La situación vuelve a exponer la vulnerabilidad estructural del sector frente a fenómenos climáticos extremos. La eliminación de la lucha antigranizo y la escasa cobertura del seguro agrícola aparecen como factores que agravan el escenario. En muchos casos, los resarcimientos disponibles resultan insuficientes incluso para cubrir insumos básicos, lo que deja a los productores sin herramientas reales para recomponerse.
"El seguro no alcanza para recuperar una planta ni para sostener la producción."
En cuanto a la superficie afectada, los recorridos realizados en la zona permiten estimar que al menos 800 hectáreas sufrieron daños severos. El área comprometida se extiende desde la intersección del corredor productivo con la Ruta 94, camino al Manzano Histórico, abarcando la franja norte y noroeste de Los Chacayes hasta Villaseca. Otras zonas como Colonia y Vista Flores también registraron granizo, aunque con menor intensidad.
Durante la temporada, los episodios de granizo se repitieron en distintos puntos de la provincia, confirmando una tendencia a fenómenos cada vez más intensos que no solo afectan al racimo, sino que dañan la estructura de la planta y comprometen la producción futura. Situaciones similares se registraron también en áreas productivas del sur mendocino, especialmente en San Rafael.
En este contexto, los mecanismos de asistencia estatal se limitan principalmente a prórrogas en el pago de impuestos, tasas municipales o cánones de irrigación. Si bien estas medidas alivian parcialmente la carga financiera, no resuelven el problema de fondo. El financiamiento para el sector agropecuario mendocino continúa siendo escaso, en una provincia de perfil agroindustrial donde la rentabilidad es baja y la complejidad productiva es alta.
"La única salida rápida suele ser desinvertir para poder seguir."
Más allá del impacto económico directo, la crisis golpea de lleno al empleo. El agro mendocino es intensivo en mano de obra, y cada finca afectada implica trabajadores y familias que quedan en una situación de incertidumbre. La responsabilidad de sostener la actividad no solo recae sobre la producción, sino también sobre quienes dependen de ella.
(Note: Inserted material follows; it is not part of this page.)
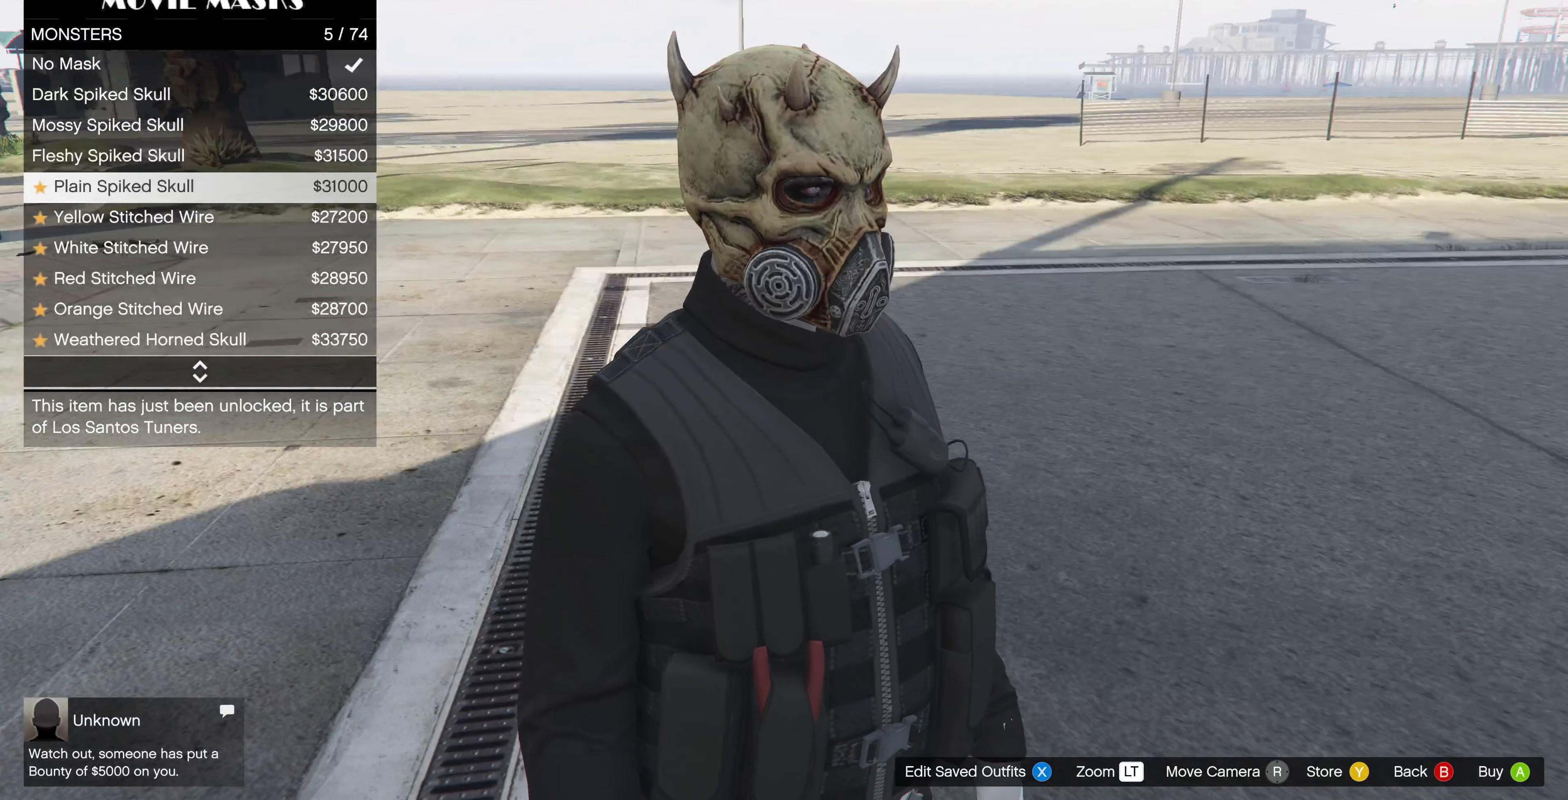
{"buttons": [], "left_stick": "center", "right_stick": "center", "events": [[267, "right_stick", "left"], [433, "right_stick", "center"]]}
A pesar del escenario adverso, la actividad continúa. La prioridad pasa por reorganizar el trabajo, acompañar a los colaboradores y buscar soluciones inmediatas, aun cuando el panorama sea incierto. La historia productiva de Mendoza está marcada por estos ciclos de crisis, especialmente para los pequeños productores, que constituyen la mayoría en la provincia.
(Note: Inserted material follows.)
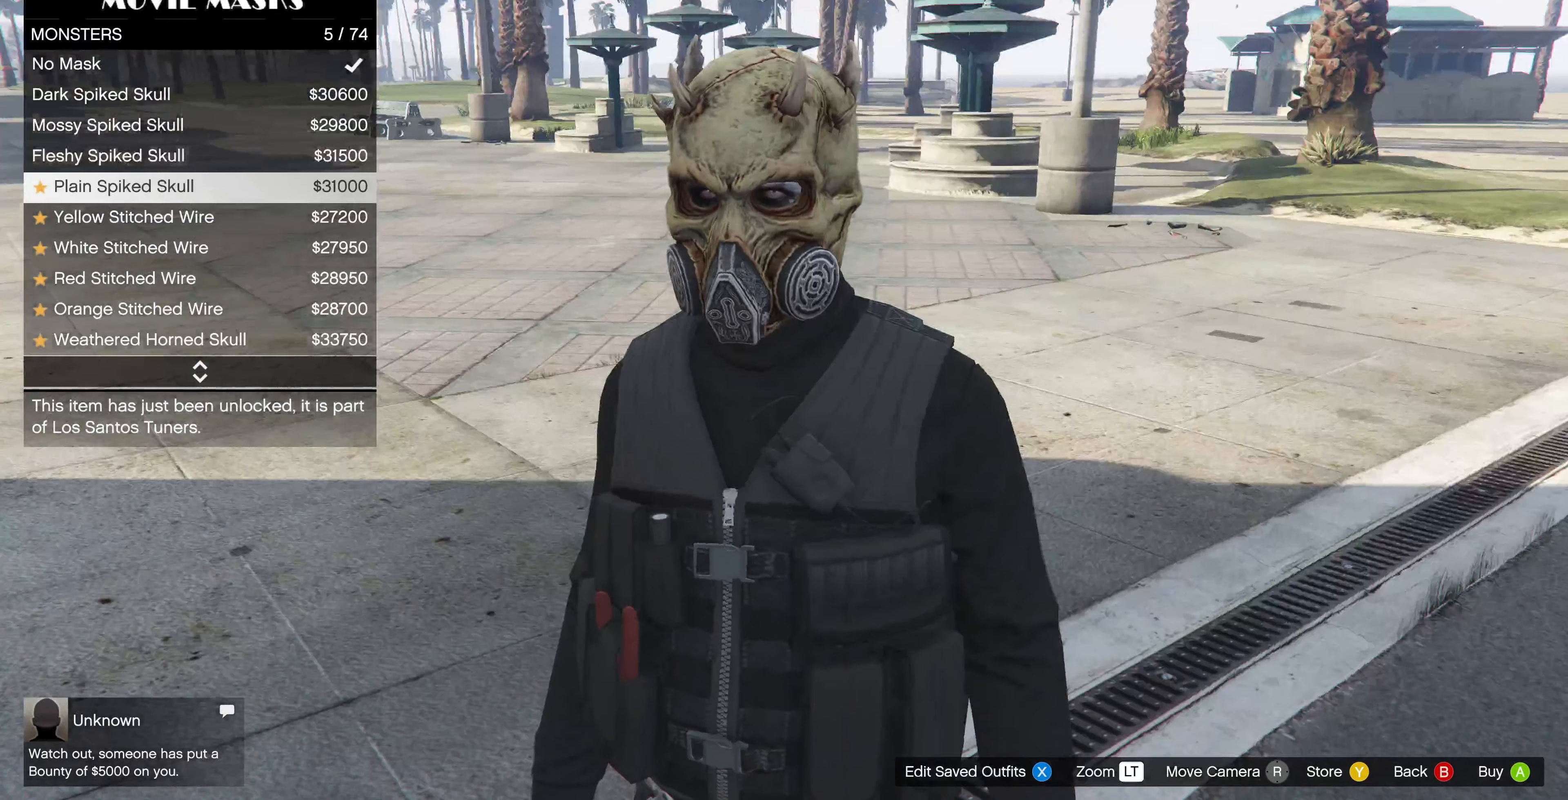
{"buttons": [], "left_stick": "center", "right_stick": "center", "events": [[333, "DPAD_DOWN", "down"], [433, "DPAD_DOWN", "up"]]}
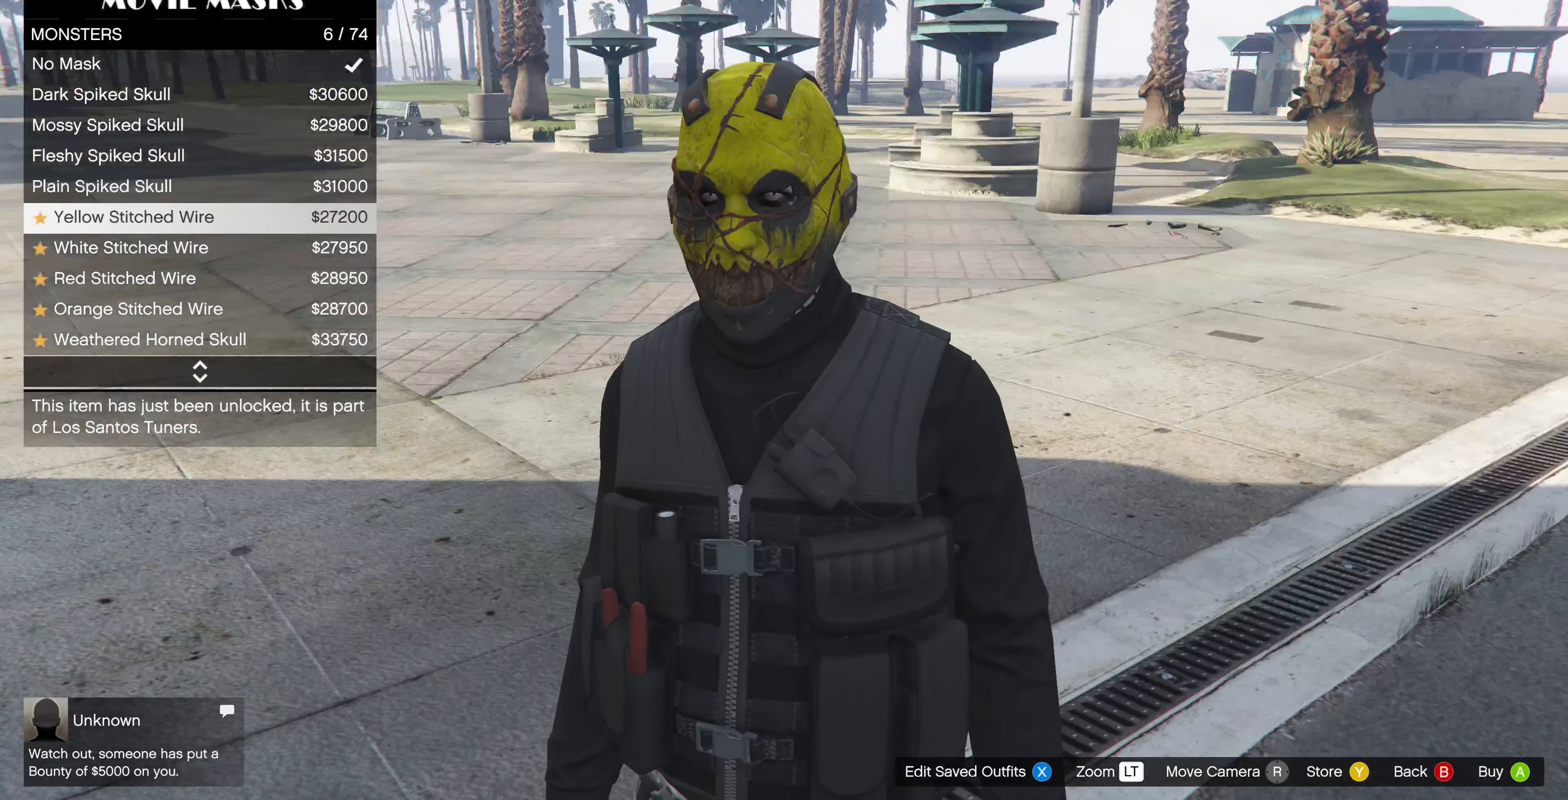
{"buttons": [], "left_stick": "center", "right_stick": "center", "events": [[100, "right_stick", "left"], [267, "right_stick", "center"]]}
La tormenta del viernes dejó al descubierto, una vez más, la fragilidad del sistema productivo frente a eventos climáticos extremos y la necesidad de herramientas reales y eficaces que permitan sostener a quienes producen. En pocos minutos, se perdió el esfuerzo de todo un año, pero también volvió a quedar en evidencia la resiliencia de un sector que, golpe tras golpe, sigue intentando ponerse de pie.